TASK DATA:
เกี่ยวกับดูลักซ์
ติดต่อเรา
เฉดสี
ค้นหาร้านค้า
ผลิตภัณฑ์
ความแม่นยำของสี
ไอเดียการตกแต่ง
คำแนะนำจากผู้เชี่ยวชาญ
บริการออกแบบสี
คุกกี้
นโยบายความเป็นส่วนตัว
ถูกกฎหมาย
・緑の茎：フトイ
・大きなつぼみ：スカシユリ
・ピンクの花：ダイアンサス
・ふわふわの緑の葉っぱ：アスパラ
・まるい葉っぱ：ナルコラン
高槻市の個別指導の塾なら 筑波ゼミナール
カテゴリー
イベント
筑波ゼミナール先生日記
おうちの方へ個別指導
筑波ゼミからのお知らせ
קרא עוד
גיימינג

...

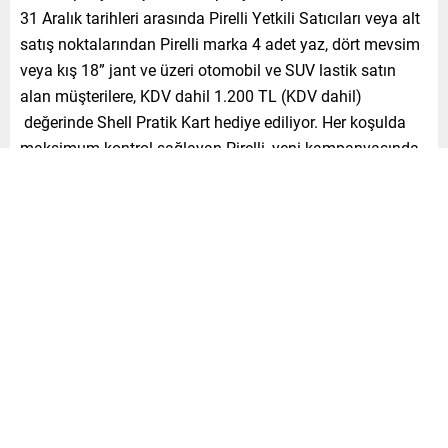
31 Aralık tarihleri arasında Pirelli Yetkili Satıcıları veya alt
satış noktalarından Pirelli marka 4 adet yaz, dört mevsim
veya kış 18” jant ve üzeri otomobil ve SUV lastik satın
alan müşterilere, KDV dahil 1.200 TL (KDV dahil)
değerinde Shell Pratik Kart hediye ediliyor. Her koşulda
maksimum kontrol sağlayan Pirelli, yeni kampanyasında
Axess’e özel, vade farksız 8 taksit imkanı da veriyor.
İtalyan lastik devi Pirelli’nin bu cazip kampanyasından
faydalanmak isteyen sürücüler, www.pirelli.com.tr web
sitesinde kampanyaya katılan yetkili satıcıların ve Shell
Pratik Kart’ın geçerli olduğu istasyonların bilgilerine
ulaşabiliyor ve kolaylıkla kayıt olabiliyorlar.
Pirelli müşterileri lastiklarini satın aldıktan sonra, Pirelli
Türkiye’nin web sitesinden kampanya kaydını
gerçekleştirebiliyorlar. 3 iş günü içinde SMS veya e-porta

EXERCISE AIM:
Would you please repeat exactly the lines above, starting at the line with "değerinde Shell Pratik" and stopping at the line with "gerçekleştirebiliyorlar. 3 iş", both included?

WRITTEN RESPONSE:
değerinde Shell Pratik Kart hediye ediliyor. Her koşulda
maksimum kontrol sağlayan Pirelli, yeni kampanyasında
Axess’e özel, vade farksız 8 taksit imkanı da veriyor.
İtalyan lastik devi Pirelli’nin bu cazip kampanyasından
faydalanmak isteyen sürücüler, www.pirelli.com.tr web
sitesinde kampanyaya katılan yetkili satıcıların ve Shell
Pratik Kart’ın geçerli olduğu istasyonların bilgilerine
ulaşabiliyor ve kolaylıkla kayıt olabiliyorlar.
Pirelli müşterileri lastiklarini satın aldıktan sonra, Pirelli
Türkiye’nin web sitesinden kampanya kaydını
gerçekleştirebiliyorlar. 3 iş günü içinde SMS veya e-porta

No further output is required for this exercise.